Kalau ingin meniru semangat LeaseChat, berikut langkah realistis yang bisa diambil dalam 3–6 bulan:

  1. Pilih satu jenis dokumen saja
    Misalnya: perjanjian sewa apartemen, kontrak kerja staf, atau perjanjian jasa.

  2. Kumpulkan 30–100 contoh dokumen (di‑anonimkan)
    Dari klien (dengan izin), dari arsip internal, atau dari template publik.

  3. Definisikan output yang diinginkan:

    • Informasi apa saja yang harus diekstrak? (nilai, tanggal, pihak, pasal kunci)
    • Risiko apa yang mau ditandai? (denda tinggi, pengalihan kewajiban, dll.)
    • Draft dokumen apa yang mau dihasilkan? (surat, email, notulen)
  4. Gunakan platform no‑code/low‑code + AI
    Berdayakan internal lawyer yang tech‑savvy sebagai product owner.

  5. Uji dengan 10–20 pengguna nyata
    Bisa karyawan internal, klien terpilih, atau relawan. Amati:

    • Bagian mana yang mereka anggap paling berguna.
    • Di mana mereka bingung atau tidak percaya.
  6. Bangun mekanisme review pengacara
    Ini krusial: AI membantu, tapi pengacara tetap final gatekeeper.

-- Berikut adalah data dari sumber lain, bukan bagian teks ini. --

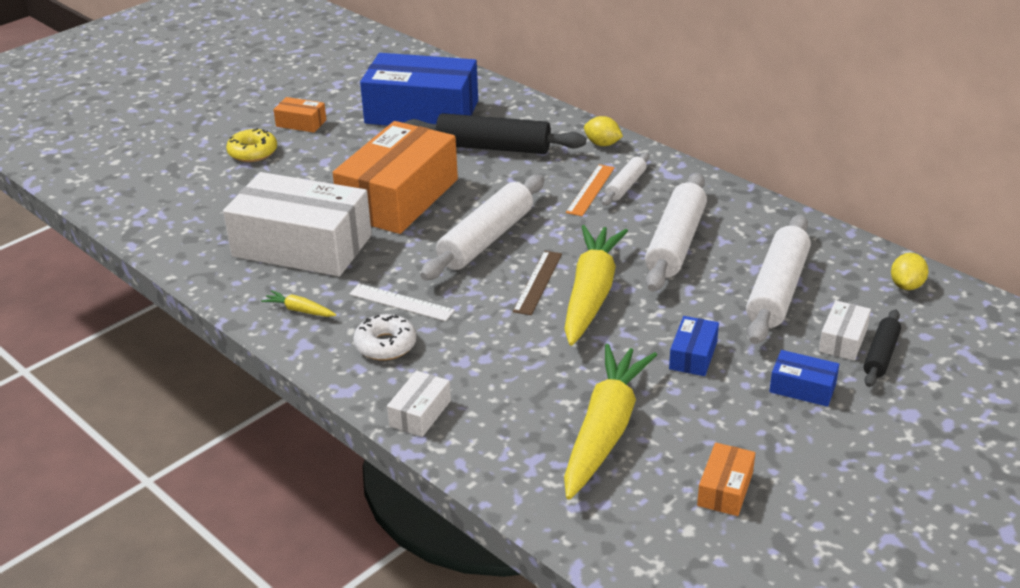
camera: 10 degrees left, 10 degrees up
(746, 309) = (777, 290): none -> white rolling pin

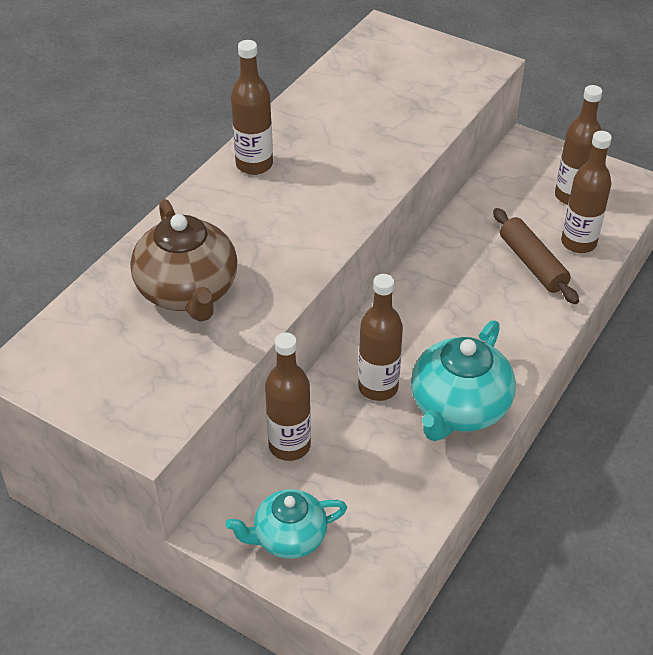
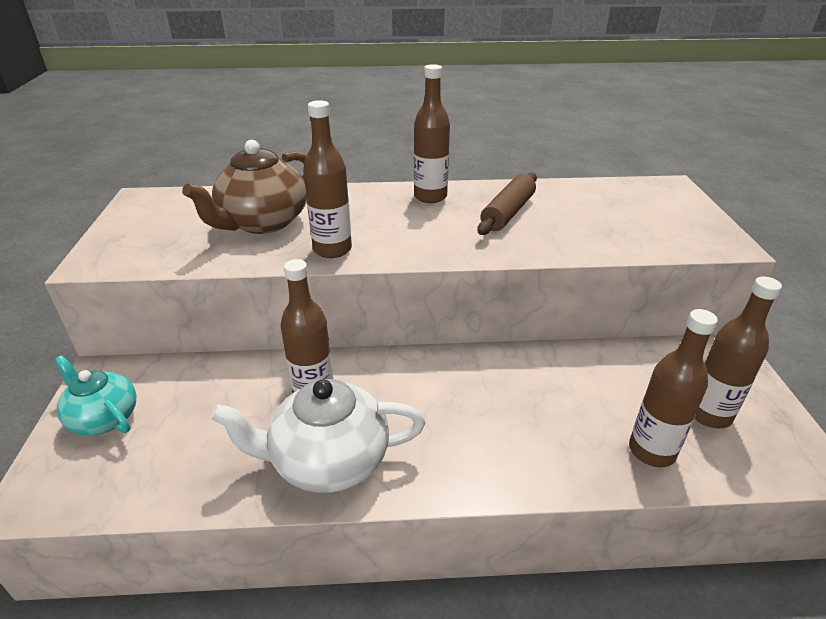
camera: 55 degrees right, 10 degrees down
(289, 446) = (210, 373): brown bottle -> brown bottle (332, 249)
(458, 408) = (327, 461): turquoise teapot -> white teapot
(532, 264) = (576, 428): brown rolling pin -> brown rolling pin (507, 213)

Di titik ini, Anda belum perlu bicara soal “AI menggantikan pengacara”. Yang terjadi sebenarnya adalah AI menggantikan kerja manual berulang, sehingga pengacara bisa fokus ke:

  • Negosiasi
  • Strategi sengketa
  • Nasihat bisnis bernilai tinggi

Dan di sisi lain, masyarakat yang sebelumnya tidak sanggup bayar jasa pengacara penuh bisa tetap mendapat bantuan dasar yang layak.

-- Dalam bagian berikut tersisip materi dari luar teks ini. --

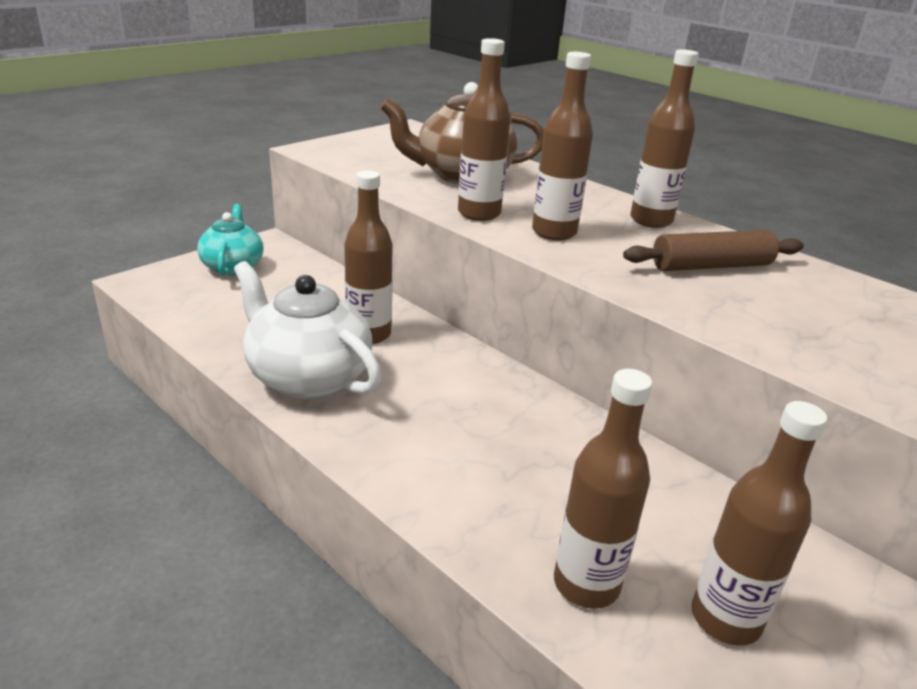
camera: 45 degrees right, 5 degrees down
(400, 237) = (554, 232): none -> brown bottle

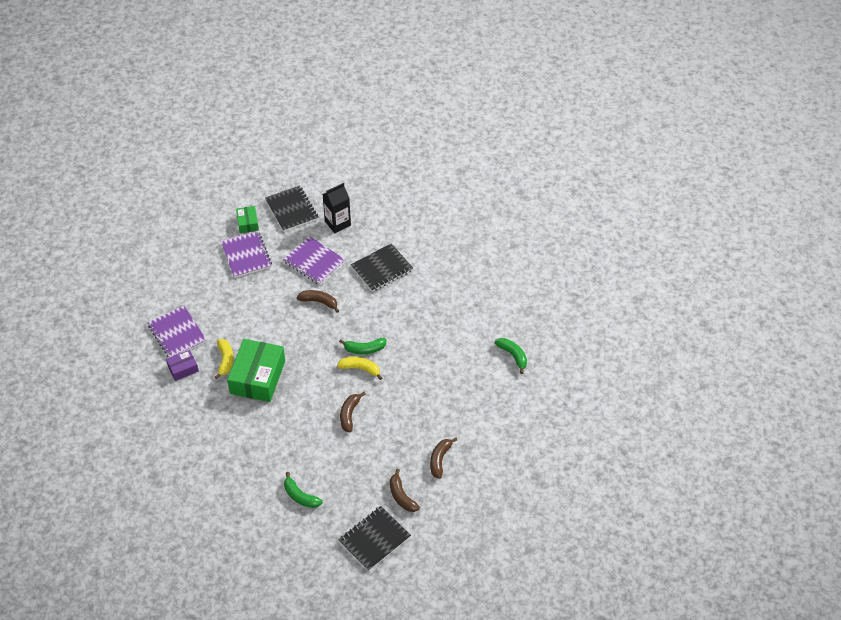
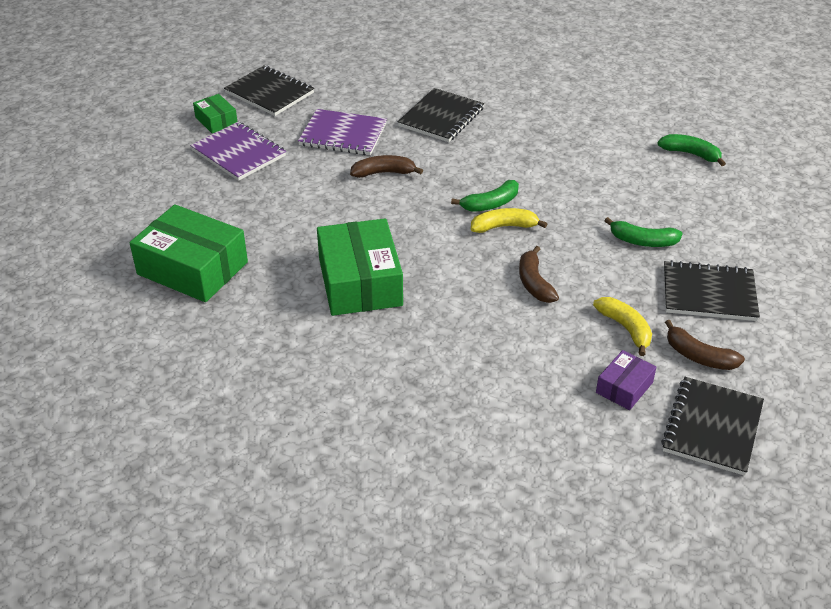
camera: 25 degrees left, 10 degrees down
(177, 333) = (192, 268): purple notebook -> green box
(183, 368) = (232, 308): purple box -> purple box (624, 387)
(225, 360) = (294, 277): yellow banana -> yellow banana (625, 328)
(300, 496) = (549, 411): green banana -> green banana (642, 241)
(337, 223) = (344, 90): black carton -> none
(440, 460) = (709, 293): brown banana -> black notebook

Penutup: Masa Depan LegalTech Bisa Datang dari Kelas-kelas Hukum Kita

LeaseChat menunjukkan satu hal penting: inovasi LegalTech tidak harus lahir dari raksasa teknologi; bisa datang dari mahasiswa hukum yang diberi akses AI dan ruang untuk bereksperimen.

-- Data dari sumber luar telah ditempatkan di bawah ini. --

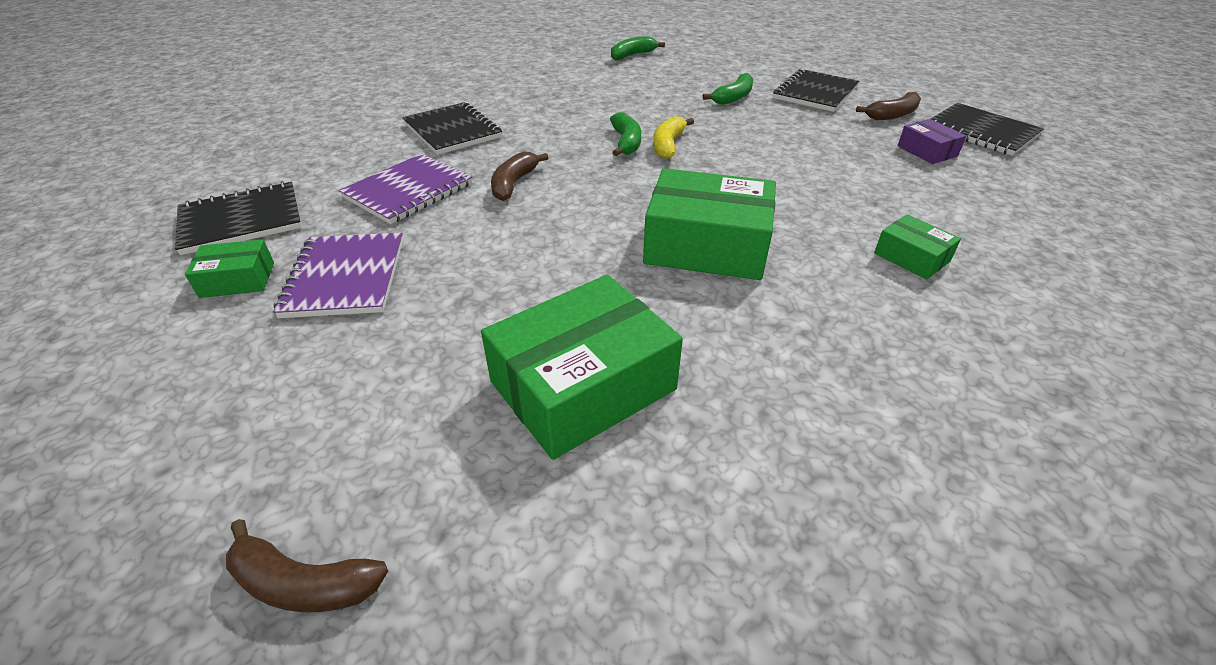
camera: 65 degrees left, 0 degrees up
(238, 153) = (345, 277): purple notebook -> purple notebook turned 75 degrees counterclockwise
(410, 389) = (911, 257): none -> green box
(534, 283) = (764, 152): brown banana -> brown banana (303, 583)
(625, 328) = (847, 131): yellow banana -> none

Bagi Indonesia, peluangnya terbuka lebar. Masalah hukum sehari‑hari—kontrak sewa, kontrak kerja, utang piutang—terlalu banyak untuk ditangani cara tradisional. AI untuk jasa hukum Indonesia bukan lagi soal “ikut tren”, tapi soal bagaimana:

  • Firma hukum menjadi lebih efisien dan terukur.
  • Masyarakat mendapat akses bantuan hukum dasar yang lebih merata.
  • Kampus hukum melahirkan lulusan yang bukan hanya bisa menafsir undang‑undang, tapi juga bisa membangun solusi.

Pertanyaannya sekarang bukan “apakah AI akan masuk ke dunia hukum Indonesia”, tapi: siapa yang mau memulai lebih dulu dan berani belajar sambil jalan?